■ Excerto fornecido
########################################

Amor de pegar e guardar

O nosso amor é tanto. Quando somos pais o amor é de tal forma que vivemos até com receio. Parece demais o tamanho do amor que se tem por um filho. Há medo associado. Medo de perder e uma vontade imensa de viver cada segundo.
E falamos muito desse amor. De como é fácil,  incondicional, de como sobrevive a tudo. Aos primeiros anos, às grandes provações e provocações, aos desafios. À adolescência e aos incontáveis  "não gosto de ti", os ditos e os não ditos.
Falamos do amor que sentimos por eles que não tem conta. Nem forma. Nem tamanho. Nem tempo. É infinito. 
O amor deles por nós, só podemos adivinhar e calçar os seus sapatos, pensando no quanto amamos os nossos pais.
É acima de tudo responsabilidade pensar nesse amor. A maneira como eles nos olham demonstra muito mais do que as palavras. É vê-los. Agarrados ao nosso pescoço. Admirados com a nossa força,  incrédulos quando sabemos tantas coisas. De olhos a brilhar quando nos vêem chegar à escola. Quando os acordamos de manhã. Os deitamos. Este amor que sentem por nós é também é enorme e aproveita-lo é obrigatório. Sabemos que é eterno mas que a intensidade vai variando ao contrário da nossa, pais que amamos apesar de tudo e independentemente do quer que seja. Querido, a mãe adora-te embora faças chichi na cama todos os dias, não me deixes dormir e me tenhas chamado coisas horríveis à frente do senhor do café. Mãe eu odeio-te. Porque sim. 

O amor deles deve ser tão aproveitado como o "ódio" desvalorizado. Não é que o amor passe e que o seu ódio às vezes não tenha a sua razão de ser como tem tudo aquilo que sentem. Mas o amor... É de agarrar com unhas e dentes. Com todos as mãos e braços. Este amor deles por nós é de pegar, guardar a sete chaves e lembrar para todo o sempre.

########################################

■ Tarefa A
Indique se cada afirmação concorda com o texto sobre o amor entre pais e filhos, respondendo sim ou não e citando as palavras decisivas do texto: (i) o amor dos pais pelos filhos não tem tamanho; (ii) a intensidade do amor dos filhos pelos pais nunca varia; (iii) o amor dos filhos pelos pais deve ser guardado a sete chaves.
■ Tarefa B
Transcreva o texto sobre o amor entre pais e filhos de "Amor de pegar" a "viver cada segundo.", alterando "receio" para "cautela".

########################################

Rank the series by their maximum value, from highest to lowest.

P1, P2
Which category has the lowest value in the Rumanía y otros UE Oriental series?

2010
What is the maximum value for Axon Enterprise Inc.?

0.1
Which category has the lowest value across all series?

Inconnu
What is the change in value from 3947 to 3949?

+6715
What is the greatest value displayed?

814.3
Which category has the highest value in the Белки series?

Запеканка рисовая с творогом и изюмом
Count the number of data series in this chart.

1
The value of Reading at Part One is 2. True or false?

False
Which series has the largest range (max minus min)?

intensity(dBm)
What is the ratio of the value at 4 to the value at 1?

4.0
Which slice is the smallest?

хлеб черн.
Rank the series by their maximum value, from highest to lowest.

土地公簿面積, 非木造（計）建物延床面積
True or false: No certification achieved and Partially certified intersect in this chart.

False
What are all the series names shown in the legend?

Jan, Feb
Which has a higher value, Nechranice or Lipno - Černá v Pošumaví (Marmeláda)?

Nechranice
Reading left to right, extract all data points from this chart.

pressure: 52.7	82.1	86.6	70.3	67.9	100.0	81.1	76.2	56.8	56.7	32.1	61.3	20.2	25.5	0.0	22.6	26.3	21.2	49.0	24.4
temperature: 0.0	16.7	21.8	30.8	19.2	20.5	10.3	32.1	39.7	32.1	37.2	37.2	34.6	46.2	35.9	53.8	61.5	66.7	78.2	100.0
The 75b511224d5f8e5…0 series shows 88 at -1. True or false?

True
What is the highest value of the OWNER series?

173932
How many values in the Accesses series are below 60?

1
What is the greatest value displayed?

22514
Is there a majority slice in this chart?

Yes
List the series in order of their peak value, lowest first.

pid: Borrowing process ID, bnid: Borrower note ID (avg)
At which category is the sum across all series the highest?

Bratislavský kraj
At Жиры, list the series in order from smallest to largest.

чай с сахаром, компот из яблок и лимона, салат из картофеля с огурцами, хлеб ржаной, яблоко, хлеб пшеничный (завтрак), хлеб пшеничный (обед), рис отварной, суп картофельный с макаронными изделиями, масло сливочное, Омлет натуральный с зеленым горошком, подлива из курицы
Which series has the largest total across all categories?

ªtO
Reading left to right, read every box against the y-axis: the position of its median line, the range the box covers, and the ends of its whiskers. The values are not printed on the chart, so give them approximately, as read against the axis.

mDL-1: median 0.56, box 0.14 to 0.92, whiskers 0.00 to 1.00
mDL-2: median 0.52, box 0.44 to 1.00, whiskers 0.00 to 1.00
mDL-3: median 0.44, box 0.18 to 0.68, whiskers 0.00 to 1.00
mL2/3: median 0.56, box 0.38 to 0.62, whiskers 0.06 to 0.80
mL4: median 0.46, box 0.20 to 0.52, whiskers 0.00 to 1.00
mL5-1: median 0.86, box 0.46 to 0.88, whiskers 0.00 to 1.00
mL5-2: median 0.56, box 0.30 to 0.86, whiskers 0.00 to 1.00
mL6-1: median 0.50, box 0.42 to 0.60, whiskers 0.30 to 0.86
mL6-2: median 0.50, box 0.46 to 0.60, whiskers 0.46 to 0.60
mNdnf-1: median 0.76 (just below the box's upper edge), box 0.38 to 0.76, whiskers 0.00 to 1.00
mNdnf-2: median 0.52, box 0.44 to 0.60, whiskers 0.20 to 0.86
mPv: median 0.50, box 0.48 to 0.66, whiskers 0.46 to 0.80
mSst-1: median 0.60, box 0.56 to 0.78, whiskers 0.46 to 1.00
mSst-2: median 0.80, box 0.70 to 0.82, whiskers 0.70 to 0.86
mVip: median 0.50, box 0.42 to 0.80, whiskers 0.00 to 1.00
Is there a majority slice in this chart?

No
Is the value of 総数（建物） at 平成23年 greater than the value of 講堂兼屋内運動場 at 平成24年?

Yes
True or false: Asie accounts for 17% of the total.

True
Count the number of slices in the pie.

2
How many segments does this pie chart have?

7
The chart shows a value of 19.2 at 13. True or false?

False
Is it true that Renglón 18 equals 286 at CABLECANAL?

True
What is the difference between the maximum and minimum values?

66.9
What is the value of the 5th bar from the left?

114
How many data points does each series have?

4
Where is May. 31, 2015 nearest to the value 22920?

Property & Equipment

########################################

■ Resposta da tarefa A
(i) Sim: "Nem tamanho."
(ii) Não: "Sabemos que é eterno mas que a intensidade vai variando ao contrário da nossa"
(iii) Sim: "Este amor deles por nós é de pegar, guardar a sete chaves e lembrar para todo o sempre."

■ Resposta da tarefa B
Amor de pegar e guardar

O nosso amor é tanto. Quando somos pais o amor é de tal forma que vivemos até com cautela. Parece demais o tamanho do amor que se tem por um filho. Há medo associado. Medo de perder e uma vontade imensa de viver cada segundo.